Properties for configuring the Balancer

Depending on your requirements, you can configure various properties for the HDFS Balancer.

dfs.datanode.balance.max.concurrent.moves

Limits the maximum number of concurrent block moves that a DataNode is allowed for balancing the cluster. If you set this configuration in a DataNode, the DataNode throws an exception when the limit is exceeded. If you set this configuration in the HDFS Balancer, the HDFS Balancer schedules concurrent block movements within the specified limit. The DataNode setting and the HDFS Balancer setting can be different. As both settings impose a restriction, an effective setting is the minimum of them.

It is recommended that you set this to the highest possible value in DataNodes and adjust the runtime value in the HDFS Balancer to gain the flexibility. The default value is 100.

You can reconfigure without DataNode restart. Follow these steps to reconfigure a DataNode:

  1. Change the value of dfs.datanode.balance.max.concurrent.moves from the Configuration tab of the HDFS service from Cloudera Manager.

  2. Refresh the cluster.

You can use the default value of 100 as the maximum number of concurrent block moves in most of the situations. If you want to set it to a lower value, you can consider a value between 25 and 50. The recommended maximum value for this parameter is 200.

dfs.datanode.balance.bandwidthPerSec

Limits the bandwidth in each DataNode using for balancing the cluster. Changing this configuration requires restarting DataNodes.

The default is 100 MB/s.

To dynamically change balancer bandwidth, use the following command:
hdfs dfsadmin -setBalancerBandwidth <bandwidth in bytes per second>
dfs.balancer.moverThreads

Limits the number of total concurrent moves for balancing in the entire cluster. Set this property to the number of threads in the HDFS Balancer for moving blocks. Each block move requires a thread.

The default is 1000.

dfs.balancer.max-size-to-move

With each iteration, the HDFS Balancer chooses DataNodes in pairs and moves data between the DataNode pairs. Limits the maximum size of data that the HDFS Balancer moves between a chosen DataNode pair. If you increase this configuration when the network and disk are not saturated, increases the data transfer between the DataNode pair in each iteration while the duration of an iteration remains about the same.

The default is 10GB.

dfs.balancer.getBlocks.size

Specifies the total data size of the block list returned by a getBlocks(..).

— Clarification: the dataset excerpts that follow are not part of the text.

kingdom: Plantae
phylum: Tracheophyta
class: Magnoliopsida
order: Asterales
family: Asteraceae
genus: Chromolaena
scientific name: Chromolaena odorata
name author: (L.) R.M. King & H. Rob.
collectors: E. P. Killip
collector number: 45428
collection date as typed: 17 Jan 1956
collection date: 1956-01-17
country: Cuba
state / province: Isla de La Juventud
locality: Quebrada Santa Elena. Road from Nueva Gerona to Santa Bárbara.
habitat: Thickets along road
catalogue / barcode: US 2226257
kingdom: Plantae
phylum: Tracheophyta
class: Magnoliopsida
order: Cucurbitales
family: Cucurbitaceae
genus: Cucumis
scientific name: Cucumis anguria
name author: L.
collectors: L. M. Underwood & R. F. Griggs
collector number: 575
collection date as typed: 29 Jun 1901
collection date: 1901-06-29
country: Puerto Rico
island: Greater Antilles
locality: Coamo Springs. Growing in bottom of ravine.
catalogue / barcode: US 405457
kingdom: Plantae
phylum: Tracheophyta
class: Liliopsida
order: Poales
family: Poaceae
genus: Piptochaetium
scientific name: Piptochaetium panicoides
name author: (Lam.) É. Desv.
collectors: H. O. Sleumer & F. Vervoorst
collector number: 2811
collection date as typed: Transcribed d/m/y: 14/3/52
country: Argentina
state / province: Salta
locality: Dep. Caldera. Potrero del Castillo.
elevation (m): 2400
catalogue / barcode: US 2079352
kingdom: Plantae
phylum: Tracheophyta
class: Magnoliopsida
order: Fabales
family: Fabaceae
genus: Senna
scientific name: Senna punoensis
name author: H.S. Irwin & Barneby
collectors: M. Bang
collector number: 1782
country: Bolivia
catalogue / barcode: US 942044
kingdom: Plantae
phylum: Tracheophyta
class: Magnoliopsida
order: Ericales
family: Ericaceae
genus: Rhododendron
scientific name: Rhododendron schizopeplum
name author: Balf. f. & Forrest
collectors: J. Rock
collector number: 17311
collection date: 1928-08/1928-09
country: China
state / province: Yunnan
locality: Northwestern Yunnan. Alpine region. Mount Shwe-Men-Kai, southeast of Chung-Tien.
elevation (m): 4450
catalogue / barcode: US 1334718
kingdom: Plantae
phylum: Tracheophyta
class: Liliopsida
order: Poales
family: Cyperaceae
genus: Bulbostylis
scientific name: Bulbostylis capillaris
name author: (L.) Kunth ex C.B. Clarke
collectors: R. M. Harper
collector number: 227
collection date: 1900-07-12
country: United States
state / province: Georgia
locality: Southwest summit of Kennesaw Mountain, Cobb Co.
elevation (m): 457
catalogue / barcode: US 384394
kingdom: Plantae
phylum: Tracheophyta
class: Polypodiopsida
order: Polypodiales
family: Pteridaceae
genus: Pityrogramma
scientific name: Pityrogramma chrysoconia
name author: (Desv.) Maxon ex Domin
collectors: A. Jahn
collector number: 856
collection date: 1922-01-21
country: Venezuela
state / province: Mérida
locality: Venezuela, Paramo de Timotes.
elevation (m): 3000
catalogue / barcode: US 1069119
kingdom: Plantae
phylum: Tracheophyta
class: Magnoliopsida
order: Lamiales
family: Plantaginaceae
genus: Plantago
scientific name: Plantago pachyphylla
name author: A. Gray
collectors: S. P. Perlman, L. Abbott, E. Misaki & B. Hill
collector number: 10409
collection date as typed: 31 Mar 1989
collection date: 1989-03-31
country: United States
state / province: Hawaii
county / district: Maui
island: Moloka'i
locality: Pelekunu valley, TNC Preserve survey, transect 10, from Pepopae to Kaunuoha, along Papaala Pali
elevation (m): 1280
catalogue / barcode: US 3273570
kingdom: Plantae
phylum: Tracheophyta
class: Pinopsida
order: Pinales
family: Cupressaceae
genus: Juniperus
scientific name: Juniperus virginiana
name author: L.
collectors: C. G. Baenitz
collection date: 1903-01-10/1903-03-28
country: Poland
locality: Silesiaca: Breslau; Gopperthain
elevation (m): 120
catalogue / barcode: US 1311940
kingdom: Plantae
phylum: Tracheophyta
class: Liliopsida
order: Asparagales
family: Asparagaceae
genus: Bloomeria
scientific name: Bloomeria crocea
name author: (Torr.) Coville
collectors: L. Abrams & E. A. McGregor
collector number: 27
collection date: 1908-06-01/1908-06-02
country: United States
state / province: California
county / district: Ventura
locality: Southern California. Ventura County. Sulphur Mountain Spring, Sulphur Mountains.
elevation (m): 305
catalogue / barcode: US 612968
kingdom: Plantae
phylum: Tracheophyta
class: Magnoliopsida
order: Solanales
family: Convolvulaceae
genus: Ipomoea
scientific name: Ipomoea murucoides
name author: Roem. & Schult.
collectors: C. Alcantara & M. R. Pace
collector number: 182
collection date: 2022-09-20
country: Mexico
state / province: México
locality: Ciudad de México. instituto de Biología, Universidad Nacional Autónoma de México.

When the HDFS Balancer moves a certain amount of data between source and destination DataNodes, it repeatedly invokes the getBlocks(..) rpc to the Namenode to get lists of blocks from the source DataNode until the required amount of data is scheduled.

The default is 2GB.

dfs.balancer.getBlocks.min-block-size

Specifies the minimum block size for the blocks used to balance the cluster.

The default is 10MB.

dfs.datanode.block-pinning.enabled

Specifies if block-pinning is enabled. When you create a file, a user application can specify a list of favorable DataNodes by way of the file creation API in DistributedFileSystem. The NameNode uses its best effort, allocating blocks to the favorable DataNodes. If dfs.datanode.block-pinning.enabled is set to true, if a block replica is written to a favorable DataNode, it is “pinned” to that DataNode. The pinned replicas are not moved for cluster balancing to keep them stored in the specified favorable DataNodes. This feature is useful for block distribution aware user applications such as HBase.

The default is false.